PUBLISHED: 09:40 13 July 2017 | UPDATED: 09:41 13 July 2017

Southern Rail

Southern Rail


The fine was issued on Wednesday

The company behind strike-hit Southern Rail has been handed a £13.4million fine over the poor quality of its services, with the CEO admitting “service levels haven’t been good enough”.

Govia Thameslink Railway had applied for a ‘force majeure’ to the government, to pin ongoing strike action from the RMT and Aslef unions as the reason for a drop in the quality of service.

In law, a force majeure is when a claimant will cite unforeseeable circumstances as the reason for not fulfilling a contract.

But in a letter to the company’s CEO, Charles Horton, transport Chris Grayling said industrial action: “does not fully explain the poor service that passengers received,” between September 2015 to September 2016.

Southern currently provides Metro services in and around Beckenham as well as running trains from Ashford International and Tonbridge, has been dealing with strike action over the possible introduction of driver-only trains for more than a year.

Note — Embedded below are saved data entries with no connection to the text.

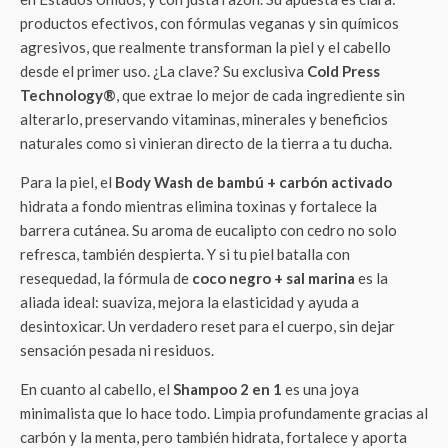
productos efectivos, con fórmulas veganas y sin químicos
agresivos, que realmente transforman la piel y el cabello
desde el primer uso. ¿La clave? Su exclusiva
Cold Press
Technology®
, que extrae lo mejor de cada ingrediente sin
alterarlo, preservando vitaminas, minerales y beneficios
naturales como si vinieran directo de la tierra a tu ducha.
Para la piel, el
Body Wash de bambú + carbón activado
hidrata a fondo mientras elimina toxinas y fortalece la
barrera cutánea. Su aroma de eucalipto con cedro no solo
refresca, también despierta. Y si tu piel batalla con
resequedad, la fórmula de
coco negro + sal marina
es la
aliada ideal: suaviza, mejora la elasticidad y ayuda a
desintoxicar. Un verdadero reset para el cuerpo, sin dejar
sensación pesada ni residuos.
En cuanto al cabello, el
Shampoo 2 en 1
es una joya
minimalista que lo hace todo. Limpia profundamente gracias al
carbón y la menta, pero también hidrata, fortalece y aporta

Mr Grayling said “passengers who depend on Southern have been badly let down” but accepted in his letter: “Performance on Southern has improved dramatically since Christmas, as the disruption from union activity has decreased. But that performance is still not good enough.”

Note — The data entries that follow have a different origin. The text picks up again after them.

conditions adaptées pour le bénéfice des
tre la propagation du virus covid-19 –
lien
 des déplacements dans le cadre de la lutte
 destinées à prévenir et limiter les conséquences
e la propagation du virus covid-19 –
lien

The MP explained where he expected the multi-million-pound package to be spent, with £7million to be put into a Department for Transport fund for “projects and improvements that will directly benefit passengers”, £4million to employ 50 on-board supervisors over the next two years and the remaining £2.4million on improvements to Southern’s performance.

Mr Horton said: “We run the most congested network in the UK where passenger journeys have doubled in the last twelve years.

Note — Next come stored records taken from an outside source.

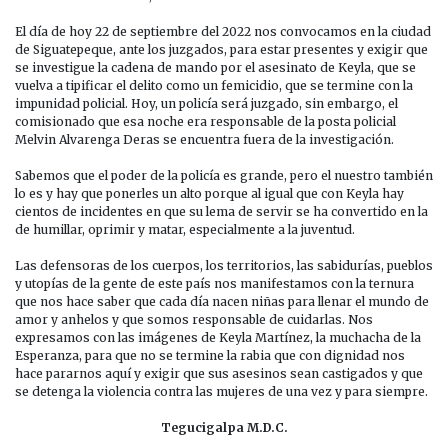
El día de hoy 22 de septiembre del 2022 nos convocamos en la ciudad
de Siguatepeque, ante los juzgados, para estar presentes y exigir que
se investigue la cadena de mando por el asesinato de Keyla, que se
vuelva a tipificar el delito como un femicidio, que se termine con la
impunidad policial. Hoy, un policía será juzgado, sin embargo, el
comisionado que esa noche era responsable de la posta policial
Melvin Alvarenga Deras se encuentra fuera de la investigación.
Sabemos que el poder de la policía es grande, pero el nuestro también
lo es y hay que ponerles un alto porque al igual que con Keyla hay
cientos de incidentes en que su lema de servir se ha convertido en la
de humillar, oprimir y matar, especialmente a la juventud.
Las defensoras de los cuerpos, los territorios, las sabidurías, pueblos
y utopías de la gente de este país nos manifestamos con la ternura
que nos hace saber que cada día nacen niñas para llenar el mundo de
amor y anhelos y que somos responsable de cuidarlas. Nos
expresamos con las imágenes de Keyla Martínez, la muchacha de la
Esperanza, para que no se termine la rabia que con dignidad nos
hace pararnos aquí y exigir que sus asesinos sean castigados y que
se detenga la violencia contra las mujeres de una vez y para siempre.
Tegucigalpa M.D.C.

“This has meant we have been running services for more and more passengers while also allowing stations to be rebuilt, platforms extended, track and signalling replaced and new trains and technology introduced too.”

“The impact on the network of such extensive work was underestimated, but as the recently-published Gibb Report makes clear the most significant factor affecting Southern’s service levels has been industrial action caused by the trade unions.

“GTR looks forward to continuing to roll out one of the biggest modernisation programmes the railway has seen and which will transform four networks and improve capacity. The programme has necessitated a modernisation of infrastructure, trains, technology and working practices. Results are now starting to show and performance has improved consistently for six months.